> [Exercise data]:

▼

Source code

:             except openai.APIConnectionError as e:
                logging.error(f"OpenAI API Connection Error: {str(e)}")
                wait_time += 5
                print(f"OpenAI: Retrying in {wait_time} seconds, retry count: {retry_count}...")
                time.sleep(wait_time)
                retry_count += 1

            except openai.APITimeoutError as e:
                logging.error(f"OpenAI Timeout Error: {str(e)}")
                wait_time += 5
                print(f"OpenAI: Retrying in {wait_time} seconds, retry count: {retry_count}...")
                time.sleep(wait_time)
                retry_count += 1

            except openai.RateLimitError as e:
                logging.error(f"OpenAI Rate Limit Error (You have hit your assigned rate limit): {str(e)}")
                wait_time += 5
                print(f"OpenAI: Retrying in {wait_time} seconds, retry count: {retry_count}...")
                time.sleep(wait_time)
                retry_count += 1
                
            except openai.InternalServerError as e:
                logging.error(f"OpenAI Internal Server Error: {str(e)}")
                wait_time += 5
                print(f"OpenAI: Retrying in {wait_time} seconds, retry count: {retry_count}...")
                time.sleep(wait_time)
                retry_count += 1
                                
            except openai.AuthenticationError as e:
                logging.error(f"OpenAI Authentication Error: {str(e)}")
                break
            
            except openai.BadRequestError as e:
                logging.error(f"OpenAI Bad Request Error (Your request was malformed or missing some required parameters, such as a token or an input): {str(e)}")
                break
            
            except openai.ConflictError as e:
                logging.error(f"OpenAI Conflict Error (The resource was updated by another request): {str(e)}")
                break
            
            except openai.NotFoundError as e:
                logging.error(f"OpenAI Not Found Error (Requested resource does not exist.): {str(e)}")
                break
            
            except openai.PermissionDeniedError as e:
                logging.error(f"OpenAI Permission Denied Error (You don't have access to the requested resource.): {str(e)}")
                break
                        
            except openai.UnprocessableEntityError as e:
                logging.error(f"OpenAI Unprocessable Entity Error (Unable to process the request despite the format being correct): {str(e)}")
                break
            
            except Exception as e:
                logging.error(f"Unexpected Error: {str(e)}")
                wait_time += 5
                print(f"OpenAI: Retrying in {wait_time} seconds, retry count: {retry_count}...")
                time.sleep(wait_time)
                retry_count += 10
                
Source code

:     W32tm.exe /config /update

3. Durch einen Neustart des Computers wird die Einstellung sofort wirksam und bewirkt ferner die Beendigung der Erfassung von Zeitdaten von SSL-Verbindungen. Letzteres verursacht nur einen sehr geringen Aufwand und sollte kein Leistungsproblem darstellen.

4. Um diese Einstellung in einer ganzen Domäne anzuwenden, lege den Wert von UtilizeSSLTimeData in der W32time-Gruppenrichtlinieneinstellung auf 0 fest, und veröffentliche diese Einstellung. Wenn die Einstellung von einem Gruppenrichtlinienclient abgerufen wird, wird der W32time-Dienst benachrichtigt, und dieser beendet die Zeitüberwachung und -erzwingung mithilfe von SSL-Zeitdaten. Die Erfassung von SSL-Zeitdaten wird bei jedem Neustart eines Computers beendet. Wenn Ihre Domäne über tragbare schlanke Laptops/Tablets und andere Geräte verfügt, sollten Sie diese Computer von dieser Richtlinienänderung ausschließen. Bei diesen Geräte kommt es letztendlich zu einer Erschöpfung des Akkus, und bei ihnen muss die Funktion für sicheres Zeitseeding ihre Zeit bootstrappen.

▲

> [Problem description]:
State how many lines in the items contain the word "have". Reply with the number alone.

> [Answer below]:
2